DIRECTIONS – This exercise asks for a copy of each line in the records below with the word "either" in it.

SUPPLIED RECORDS –
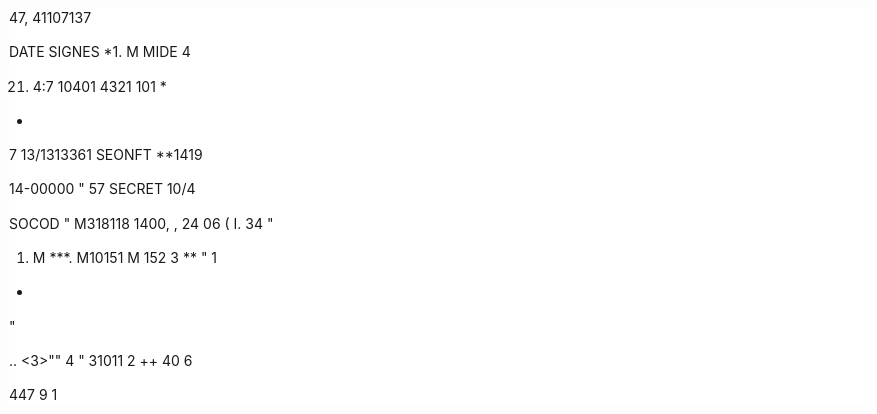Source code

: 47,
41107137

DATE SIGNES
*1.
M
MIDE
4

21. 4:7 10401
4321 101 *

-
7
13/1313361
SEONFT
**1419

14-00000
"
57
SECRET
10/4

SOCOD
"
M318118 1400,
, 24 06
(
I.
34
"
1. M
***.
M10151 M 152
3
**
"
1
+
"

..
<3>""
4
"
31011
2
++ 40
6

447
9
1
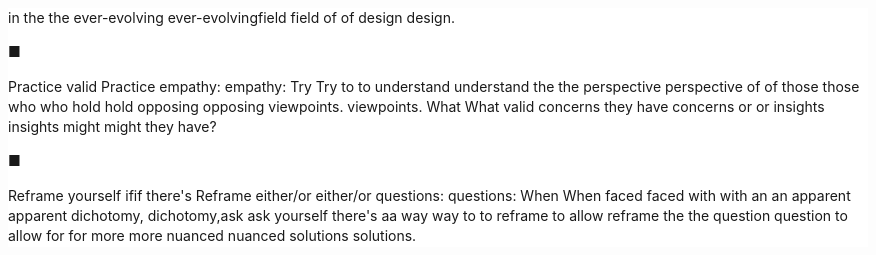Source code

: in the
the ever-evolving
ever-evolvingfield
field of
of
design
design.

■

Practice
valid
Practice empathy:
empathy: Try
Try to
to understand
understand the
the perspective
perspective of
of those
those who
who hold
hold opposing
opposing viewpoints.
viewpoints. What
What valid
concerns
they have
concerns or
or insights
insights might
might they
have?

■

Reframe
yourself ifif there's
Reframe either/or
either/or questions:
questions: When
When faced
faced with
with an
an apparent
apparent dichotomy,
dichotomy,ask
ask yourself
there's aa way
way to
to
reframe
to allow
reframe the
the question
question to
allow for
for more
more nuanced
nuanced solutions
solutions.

WRITTEN RESPONSE –
Reframe either/or
either/or questions:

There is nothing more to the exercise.